Genellikle bol alavere dalavereli dönem filmlerinde, “Şunu şunu yap, ilk katılan/karşı çıkan kimse hain odur” şeklinde stratejilerin kullanıldığına, öğütlerin verildiğine şahit olursunuz ve bunlar genellikle de işler. Statlar adıyla inlerken, Ali İsmail konusunda aylarca sustuktan sonra, sihirli bir değneğin “dürtmesiyle” bir anda konuyla ilgili “duyar” yapmaya başlaması muhtemel bu gruptaki “yazarları” işte bu bakış açısıyla değerlendirmek ve birtakım listelere işlemek hiç de acımasızca olmaz.

Ali İsmail Baş Köşemizde

2 Haziran gecesinde sopalarla, tekmelerle, polis-sivil demeden dakikalarca dövülen, “vurmayın öldüm!” dedikçe daha çok vurulan, Yunus Emre Devlet Hastanesi’ne gittiğinde “doktor” Hasan Gülcü tarafından muayene edilmeyen ve kas gevşetici verilip ağır yaralı şekilde “karakola” gönderilen, dövülmesinden 20 saat sonra fenalaşınca tekrar hastaneye kaldırılan, 38 gün komada kaldıktan sonra 10 Temmuz’da can veren, Eskişehir Valisi Güngör Azim Tuna tarafından “polislerine suç atmak için arkadaşları tarafından öldürüldüğü” imasında bulunulan,2 dövülme görüntülerinin 18 dakikası önce silinen sonra bir anda tekrar ortaya çıkan, davası Kayseri’ye alınan Ali İsmail Korkmaz, iktidar sahiplerinin ve yalakalarının korkularını ve çaresizliklerini bize her gün bir kez daha hatırlatıyor, her gün biraz daha kuvvet veriyor.

Esasında çok basit düşünürsek; hayatlarımız sürekli intikam davranışları için belli gerekçeler üretmekle ve bu irili/ufaklı intikam davranışlarını hayata geçirmekle sürüyor.

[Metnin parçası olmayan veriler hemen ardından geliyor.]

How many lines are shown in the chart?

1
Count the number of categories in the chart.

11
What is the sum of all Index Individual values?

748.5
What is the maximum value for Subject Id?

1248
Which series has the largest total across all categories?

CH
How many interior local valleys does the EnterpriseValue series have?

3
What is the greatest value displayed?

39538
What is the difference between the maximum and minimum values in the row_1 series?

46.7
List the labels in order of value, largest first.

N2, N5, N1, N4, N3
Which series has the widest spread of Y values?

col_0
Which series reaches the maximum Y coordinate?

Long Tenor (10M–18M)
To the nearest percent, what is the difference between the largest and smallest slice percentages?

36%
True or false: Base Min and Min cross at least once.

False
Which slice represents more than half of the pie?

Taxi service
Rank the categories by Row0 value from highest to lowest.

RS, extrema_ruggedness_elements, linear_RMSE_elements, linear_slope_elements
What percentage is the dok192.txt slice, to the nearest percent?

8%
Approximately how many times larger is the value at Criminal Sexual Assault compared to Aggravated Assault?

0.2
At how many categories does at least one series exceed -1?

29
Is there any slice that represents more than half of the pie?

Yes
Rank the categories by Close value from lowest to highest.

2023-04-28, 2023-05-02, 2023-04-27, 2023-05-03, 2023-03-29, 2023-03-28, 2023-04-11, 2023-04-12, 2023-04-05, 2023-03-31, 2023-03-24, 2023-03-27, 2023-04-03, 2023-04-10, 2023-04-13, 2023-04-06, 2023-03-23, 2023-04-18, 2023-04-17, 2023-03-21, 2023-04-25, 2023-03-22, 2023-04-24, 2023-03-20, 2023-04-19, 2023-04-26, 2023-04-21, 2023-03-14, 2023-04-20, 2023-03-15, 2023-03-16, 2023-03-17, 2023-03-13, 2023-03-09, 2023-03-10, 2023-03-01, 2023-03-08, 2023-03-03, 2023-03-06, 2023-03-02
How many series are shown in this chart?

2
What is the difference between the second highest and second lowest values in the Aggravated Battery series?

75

Örneğin; “emri ben verdim” diyen Başbakan’ın bitmek tükenmek bilmez intikam dürtüsünün, tıpkı Chan Wook Park’ın intikam üçlemesinin nadidelerinden Oldboy’da olduğu gibi yıllarca sürebilecek haşin bir görüntü vermesi gibi; ben de kendi adıma tüm notlarımı incelikle tutuyorum. Bu yazının genelinde sözü edilenler dahil olmak üzere; tüm o kara adları, tüm o çirkef yüzleri, hafızama, fondaki Ali İsmail marşıyla kazıyorum.

Peki bu akşamki maç ne mi olur? Gol olur.